Couldn't we just assume that the schema stays the same for the existing columns and only supply the schema for the column that's being added?

cityBeds.
   withColumn[List[String]](lit(List("a","b","c"))).
   show(1).run()

I think this'd be a lot more use friendly. I'm often dealing with schemas that have tons of columns and add lots of columns with withColumn. Let me know your thoughts!

MrPowers avatar Oct 26 '20 16:10 MrPowers

Hey @MrPowers, sorry I missed this comment. I hear what you are saying. I definitely see this being easier, but unfortunately, this is nearly impossible to do. When you add a new column to CityBeds you essentially defining a new class, which, unless you have already defined it, it does not exist. That's why you have to define a new class pass it as a type parameter inside withColumn.

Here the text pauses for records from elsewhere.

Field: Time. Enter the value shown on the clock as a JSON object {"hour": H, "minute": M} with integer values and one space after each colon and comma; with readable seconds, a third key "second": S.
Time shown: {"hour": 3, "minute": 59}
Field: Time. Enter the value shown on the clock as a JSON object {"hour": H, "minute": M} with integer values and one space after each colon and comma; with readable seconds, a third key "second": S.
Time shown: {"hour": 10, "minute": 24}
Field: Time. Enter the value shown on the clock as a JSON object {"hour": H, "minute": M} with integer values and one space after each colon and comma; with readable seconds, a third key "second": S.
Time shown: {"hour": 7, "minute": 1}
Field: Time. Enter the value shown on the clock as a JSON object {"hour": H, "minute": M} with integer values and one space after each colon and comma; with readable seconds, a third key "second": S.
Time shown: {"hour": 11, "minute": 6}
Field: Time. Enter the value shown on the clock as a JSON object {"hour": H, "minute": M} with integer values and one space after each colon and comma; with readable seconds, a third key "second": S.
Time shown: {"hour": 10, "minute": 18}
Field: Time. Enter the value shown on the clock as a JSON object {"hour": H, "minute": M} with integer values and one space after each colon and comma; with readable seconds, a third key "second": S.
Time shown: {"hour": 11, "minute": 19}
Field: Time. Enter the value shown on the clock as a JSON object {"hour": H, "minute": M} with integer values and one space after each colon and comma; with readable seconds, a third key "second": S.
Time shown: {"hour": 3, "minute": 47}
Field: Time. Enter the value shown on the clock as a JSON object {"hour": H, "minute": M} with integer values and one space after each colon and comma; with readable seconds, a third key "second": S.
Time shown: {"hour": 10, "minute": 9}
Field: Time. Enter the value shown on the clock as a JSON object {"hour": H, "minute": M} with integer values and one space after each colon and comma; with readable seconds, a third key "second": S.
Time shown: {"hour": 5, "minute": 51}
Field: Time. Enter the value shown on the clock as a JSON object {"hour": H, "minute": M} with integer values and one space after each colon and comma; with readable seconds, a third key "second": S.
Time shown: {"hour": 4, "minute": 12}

imarios avatar Dec 09 '20 05:12 imarios

@MrPowers I think I have a better answer for you. Say you have TypedDataset[X] where case class X(i: Int, j: Int) and you want to add an extra column that adds i with j.

val x: TypedDataset[X] = ???
val xNew: TypedDataset[(X, Int)] = x.select(x.asCol, x('i)+x('j))

As you see, your schema became from X to Tuple2[X, Int]. In this way, you defined a new column without losing the structure of X.

imarios avatar Dec 11 '20 04:12 imarios

@imarios - Thanks for the detailed responses.

I started brainstorming the idea of typed columns, see here, and think this idea might be useful for frameless as well.

Columns are untyped and that's a big reason why Spark is so type unsafe. Typed columns can help us catch a lot more errors at compile time. When we run df("some_date") it returns an untyped column, but it should really return a DateColumn.

We could add a withTypedColumn function that'd take two arguments, a string and a typed column. We could infer the case class for the resulting Dataset (from the starting case class and the typed column) to build the new case class under the hood without making the user specify it manually. It could make this a lot more usable. Let me know your thoughts!